Hardware design source files
======

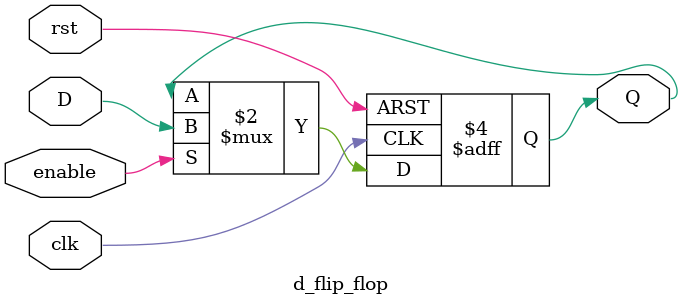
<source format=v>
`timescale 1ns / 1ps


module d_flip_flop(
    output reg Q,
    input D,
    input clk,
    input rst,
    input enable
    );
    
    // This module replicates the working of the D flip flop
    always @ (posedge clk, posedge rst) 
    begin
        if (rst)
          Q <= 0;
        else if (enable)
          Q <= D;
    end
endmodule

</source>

======

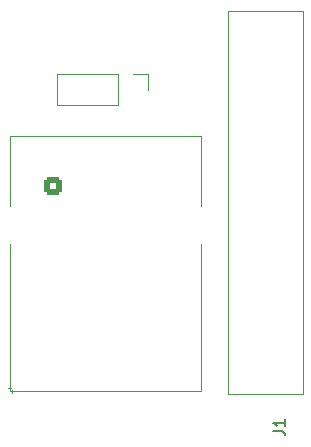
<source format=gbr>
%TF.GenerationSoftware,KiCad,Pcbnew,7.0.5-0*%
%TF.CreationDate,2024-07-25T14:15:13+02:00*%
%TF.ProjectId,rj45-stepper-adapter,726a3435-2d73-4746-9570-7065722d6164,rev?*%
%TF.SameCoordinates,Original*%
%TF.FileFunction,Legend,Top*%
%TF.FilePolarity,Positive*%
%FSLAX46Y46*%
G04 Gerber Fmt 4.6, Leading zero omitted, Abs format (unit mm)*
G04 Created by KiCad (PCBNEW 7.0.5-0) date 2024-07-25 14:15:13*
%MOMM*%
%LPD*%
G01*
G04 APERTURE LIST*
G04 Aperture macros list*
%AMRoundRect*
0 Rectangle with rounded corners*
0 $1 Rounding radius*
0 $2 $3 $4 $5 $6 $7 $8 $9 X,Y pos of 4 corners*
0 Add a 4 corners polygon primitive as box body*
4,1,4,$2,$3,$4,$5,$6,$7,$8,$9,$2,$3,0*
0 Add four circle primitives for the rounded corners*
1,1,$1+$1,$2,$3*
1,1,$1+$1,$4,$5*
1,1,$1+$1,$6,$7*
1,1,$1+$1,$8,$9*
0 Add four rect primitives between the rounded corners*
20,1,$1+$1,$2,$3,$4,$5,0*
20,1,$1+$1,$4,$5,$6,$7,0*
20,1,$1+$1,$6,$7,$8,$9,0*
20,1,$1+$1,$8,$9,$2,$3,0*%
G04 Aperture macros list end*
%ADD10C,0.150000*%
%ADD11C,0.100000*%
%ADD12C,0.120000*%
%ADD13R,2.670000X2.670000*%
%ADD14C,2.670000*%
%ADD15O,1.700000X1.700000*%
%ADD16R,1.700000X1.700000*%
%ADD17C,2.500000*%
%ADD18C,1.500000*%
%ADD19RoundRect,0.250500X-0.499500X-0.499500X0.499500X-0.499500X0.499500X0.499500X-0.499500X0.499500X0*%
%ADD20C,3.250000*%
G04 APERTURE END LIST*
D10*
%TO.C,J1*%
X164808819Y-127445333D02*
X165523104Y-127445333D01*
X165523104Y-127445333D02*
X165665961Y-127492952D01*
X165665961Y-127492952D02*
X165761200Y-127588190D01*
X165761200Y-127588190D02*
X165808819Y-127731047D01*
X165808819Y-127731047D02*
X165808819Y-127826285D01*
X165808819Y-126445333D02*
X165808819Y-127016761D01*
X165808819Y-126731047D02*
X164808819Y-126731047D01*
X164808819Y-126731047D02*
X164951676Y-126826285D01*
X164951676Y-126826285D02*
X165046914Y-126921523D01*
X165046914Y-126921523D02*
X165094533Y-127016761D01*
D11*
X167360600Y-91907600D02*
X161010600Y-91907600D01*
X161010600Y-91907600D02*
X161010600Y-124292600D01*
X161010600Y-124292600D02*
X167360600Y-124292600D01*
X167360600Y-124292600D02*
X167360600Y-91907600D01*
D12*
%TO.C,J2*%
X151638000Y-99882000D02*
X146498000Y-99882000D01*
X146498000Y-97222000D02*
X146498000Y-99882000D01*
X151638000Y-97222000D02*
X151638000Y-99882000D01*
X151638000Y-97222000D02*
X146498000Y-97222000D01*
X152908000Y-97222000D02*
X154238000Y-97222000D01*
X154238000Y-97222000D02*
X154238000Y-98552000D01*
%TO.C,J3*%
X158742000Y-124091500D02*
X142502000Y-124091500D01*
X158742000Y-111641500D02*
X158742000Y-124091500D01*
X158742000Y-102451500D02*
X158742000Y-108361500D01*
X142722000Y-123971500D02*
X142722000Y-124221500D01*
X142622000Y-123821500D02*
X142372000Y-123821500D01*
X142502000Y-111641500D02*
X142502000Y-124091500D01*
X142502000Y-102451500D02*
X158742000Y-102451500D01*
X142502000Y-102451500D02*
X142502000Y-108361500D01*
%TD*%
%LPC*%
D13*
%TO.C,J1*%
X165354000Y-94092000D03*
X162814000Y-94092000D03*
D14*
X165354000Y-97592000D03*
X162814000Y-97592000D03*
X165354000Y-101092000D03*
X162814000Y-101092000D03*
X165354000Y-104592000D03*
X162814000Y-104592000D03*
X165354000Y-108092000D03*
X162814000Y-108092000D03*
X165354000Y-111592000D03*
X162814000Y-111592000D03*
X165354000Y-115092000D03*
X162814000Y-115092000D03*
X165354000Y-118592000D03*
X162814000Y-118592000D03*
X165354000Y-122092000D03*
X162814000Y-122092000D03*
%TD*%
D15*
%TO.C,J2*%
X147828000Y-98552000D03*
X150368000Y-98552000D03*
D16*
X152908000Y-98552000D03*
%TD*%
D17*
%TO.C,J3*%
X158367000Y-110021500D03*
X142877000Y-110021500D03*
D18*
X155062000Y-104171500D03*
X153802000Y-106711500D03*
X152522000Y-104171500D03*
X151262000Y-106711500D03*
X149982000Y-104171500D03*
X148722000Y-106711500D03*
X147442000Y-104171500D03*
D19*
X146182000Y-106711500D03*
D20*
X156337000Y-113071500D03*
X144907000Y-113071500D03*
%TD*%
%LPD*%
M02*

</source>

======

[Exercise description]:
Output only an exact transcription of the lines above from the one with "X146498000Y-97222000D02*" up to and including the one with "X142622000Y-123821500D02*".

[Response for this exercise]:
X146498000Y-97222000D02*
X146498000Y-99882000D01*
X151638000Y-97222000D02*
X151638000Y-99882000D01*
X151638000Y-97222000D02*
X146498000Y-97222000D01*
X152908000Y-97222000D02*
X154238000Y-97222000D01*
X154238000Y-97222000D02*
X154238000Y-98552000D01*
%TO.C,J3*%
X158742000Y-124091500D02*
X142502000Y-124091500D01*
X158742000Y-111641500D02*
X158742000Y-124091500D01*
X158742000Y-102451500D02*
X158742000Y-108361500D01*
X142722000Y-123971500D02*
X142722000Y-124221500D01*
X142622000Y-123821500D02*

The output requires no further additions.